# About this exercise
All records below are to be set down precisely as written, excluding pictures.

#### Data for this exercise ####

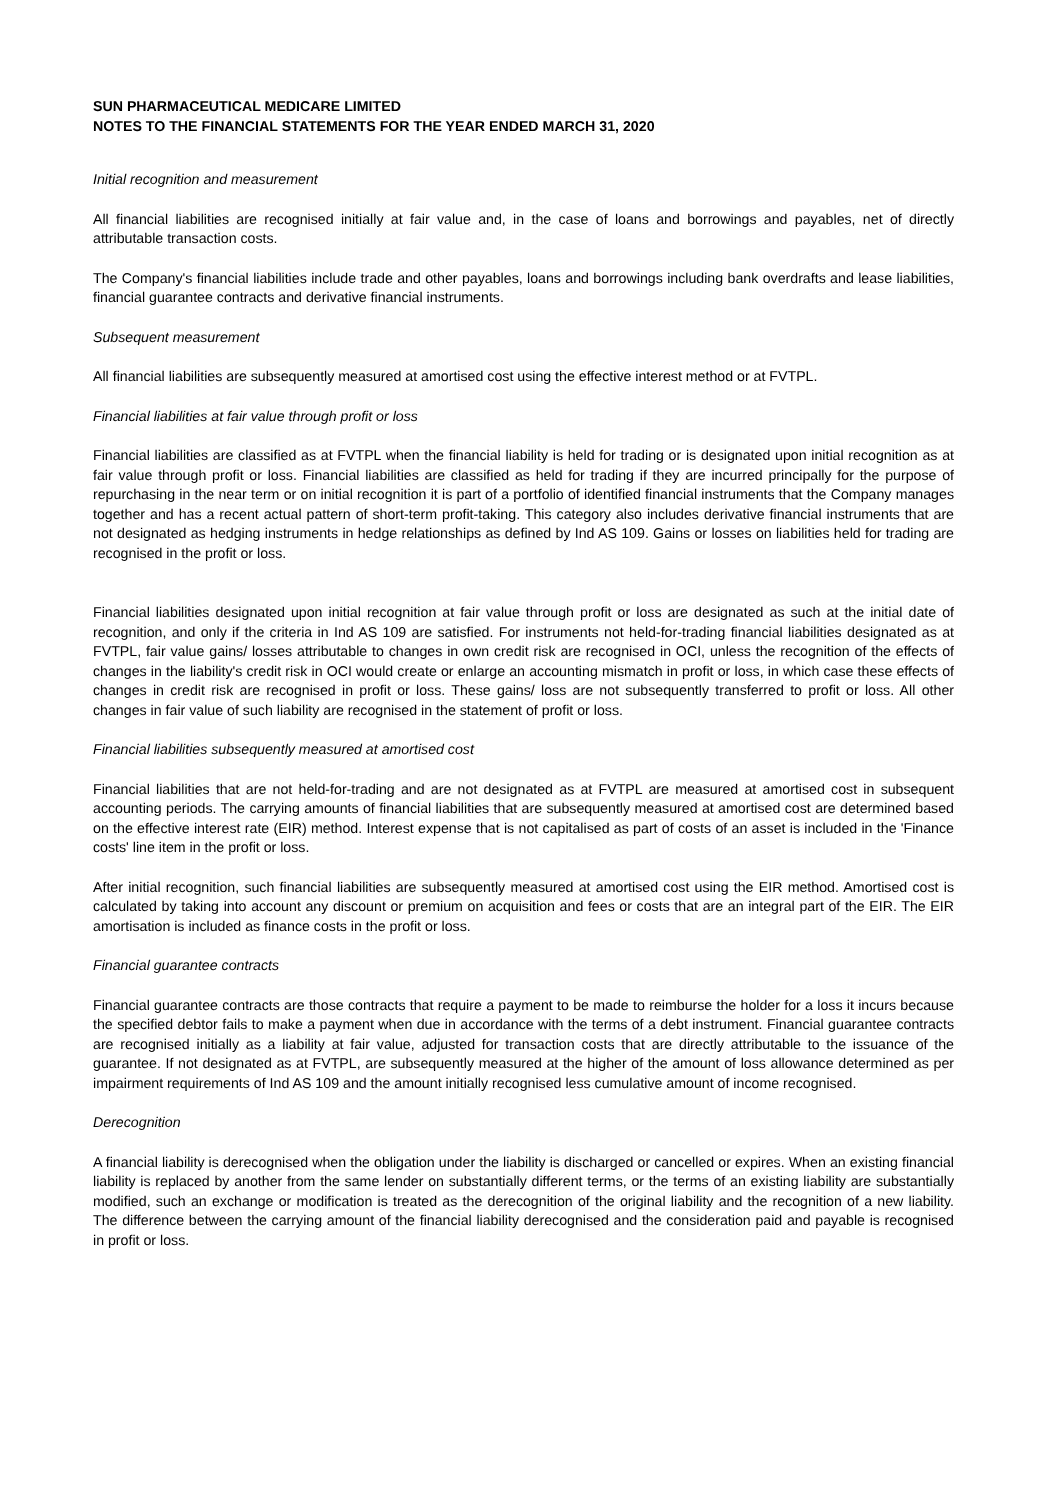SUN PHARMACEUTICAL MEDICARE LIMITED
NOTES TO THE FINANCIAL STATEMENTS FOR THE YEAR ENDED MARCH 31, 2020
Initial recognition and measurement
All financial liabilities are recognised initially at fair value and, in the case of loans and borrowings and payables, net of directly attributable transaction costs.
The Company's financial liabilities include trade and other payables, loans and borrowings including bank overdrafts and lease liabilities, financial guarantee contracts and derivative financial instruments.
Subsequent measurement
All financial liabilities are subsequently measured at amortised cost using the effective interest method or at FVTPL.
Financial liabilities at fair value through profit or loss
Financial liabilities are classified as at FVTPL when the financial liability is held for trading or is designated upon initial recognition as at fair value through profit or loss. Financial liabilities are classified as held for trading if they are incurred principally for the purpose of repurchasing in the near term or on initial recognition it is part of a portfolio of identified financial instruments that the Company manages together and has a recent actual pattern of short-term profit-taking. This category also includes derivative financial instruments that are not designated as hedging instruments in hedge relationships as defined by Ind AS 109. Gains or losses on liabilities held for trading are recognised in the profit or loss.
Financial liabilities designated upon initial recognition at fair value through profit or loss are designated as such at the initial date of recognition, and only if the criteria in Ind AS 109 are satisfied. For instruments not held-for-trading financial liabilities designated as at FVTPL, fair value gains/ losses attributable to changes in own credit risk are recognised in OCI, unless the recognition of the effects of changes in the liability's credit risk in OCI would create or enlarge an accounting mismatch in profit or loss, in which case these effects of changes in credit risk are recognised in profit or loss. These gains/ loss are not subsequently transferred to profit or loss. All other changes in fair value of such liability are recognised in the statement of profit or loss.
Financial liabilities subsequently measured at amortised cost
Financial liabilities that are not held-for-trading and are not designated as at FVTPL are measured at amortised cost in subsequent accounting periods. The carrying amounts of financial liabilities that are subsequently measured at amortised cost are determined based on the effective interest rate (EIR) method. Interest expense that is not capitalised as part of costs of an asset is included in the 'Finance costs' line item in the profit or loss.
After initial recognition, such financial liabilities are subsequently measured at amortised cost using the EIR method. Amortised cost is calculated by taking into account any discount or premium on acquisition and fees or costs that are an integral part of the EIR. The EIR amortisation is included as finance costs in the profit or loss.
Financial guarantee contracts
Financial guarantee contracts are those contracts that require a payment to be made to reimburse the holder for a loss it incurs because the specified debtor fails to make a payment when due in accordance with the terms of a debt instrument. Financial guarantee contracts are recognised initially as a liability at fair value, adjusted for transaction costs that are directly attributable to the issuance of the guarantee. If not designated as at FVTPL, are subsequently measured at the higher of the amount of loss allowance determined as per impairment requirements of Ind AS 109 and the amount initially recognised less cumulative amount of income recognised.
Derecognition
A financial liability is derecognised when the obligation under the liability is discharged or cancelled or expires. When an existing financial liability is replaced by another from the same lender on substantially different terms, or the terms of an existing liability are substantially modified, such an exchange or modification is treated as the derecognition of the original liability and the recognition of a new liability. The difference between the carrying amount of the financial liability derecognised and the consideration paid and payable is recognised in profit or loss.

####

# Expected answer
SUN PHARMACEUTICAL MEDICARE LIMITED
NOTES TO THE FINANCIAL STATEMENTS FOR THE YEAR ENDED MARCH 31, 2020
Initial recognition and measurement
All financial liabilities are recognised initially at fair value and, in the case of loans and borrowings and payables, net of directly attributable transaction costs.
The Company's financial liabilities include trade and other payables, loans and borrowings including bank overdrafts and lease liabilities, financial guarantee contracts and derivative financial instruments.
Subsequent measurement
All financial liabilities are subsequently measured at amortised cost using the effective interest method or at FVTPL.
Financial liabilities at fair value through profit or loss
Financial liabilities are classified as at FVTPL when the financial liability is held for trading or is designated upon initial recognition as at fair value through profit or loss. Financial liabilities are classified as held for trading if they are incurred principally for the purpose of repurchasing in the near term or on initial recognition it is part of a portfolio of identified financial instruments that the Company manages together and has a recent actual pattern of short-term profit-taking. This category also includes derivative financial instruments that are not designated as hedging instruments in hedge relationships as defined by Ind AS 109. Gains or losses on liabilities held for trading are recognised in the profit or loss.
Financial liabilities designated upon initial recognition at fair value through profit or loss are designated as such at the initial date of recognition, and only if the criteria in Ind AS 109 are satisfied. For instruments not held-for-trading financial liabilities designated as at FVTPL, fair value gains/ losses attributable to changes in own credit risk are recognised in OCI, unless the recognition of the effects of changes in the liability's credit risk in OCI would create or enlarge an accounting mismatch in profit or loss, in which case these effects of changes in credit risk are recognised in profit or loss. These gains/ loss are not subsequently transferred to profit or loss. All other changes in fair value of such liability are recognised in the statement of profit or loss.
Financial liabilities subsequently measured at amortised cost
Financial liabilities that are not held-for-trading and are not designated as at FVTPL are measured at amortised cost in subsequent accounting periods. The carrying amounts of financial liabilities that are subsequently measured at amortised cost are determined based on the effective interest rate (EIR) method. Interest expense that is not capitalised as part of costs of an asset is included in the 'Finance costs' line item in the profit or loss.
After initial recognition, such financial liabilities are subsequently measured at amortised cost using the EIR method. Amortised cost is calculated by taking into account any discount or premium on acquisition and fees or costs that are an integral part of the EIR. The EIR amortisation is included as finance costs in the profit or loss.
Financial guarantee contracts
Financial guarantee contracts are those contracts that require a payment to be made to reimburse the holder for a loss it incurs because the specified debtor fails to make a payment when due in accordance with the terms of a debt instrument. Financial guarantee contracts are recognised initially as a liability at fair value, adjusted for transaction costs that are directly attributable to the issuance of the guarantee. If not designated as at FVTPL, are subsequently measured at the higher of the amount of loss allowance determined as per impairment requirements of Ind AS 109 and the amount initially recognised less cumulative amount of income recognised.
Derecognition
A financial liability is derecognised when the obligation under the liability is discharged or cancelled or expires. When an existing financial liability is replaced by another from the same lender on substantially different terms, or the terms of an existing liability are substantially modified, such an exchange or modification is treated as the derecognition of the original liability and the recognition of a new liability. The difference between the carrying amount of the financial liability derecognised and the consideration paid and payable is recognised in profit or loss.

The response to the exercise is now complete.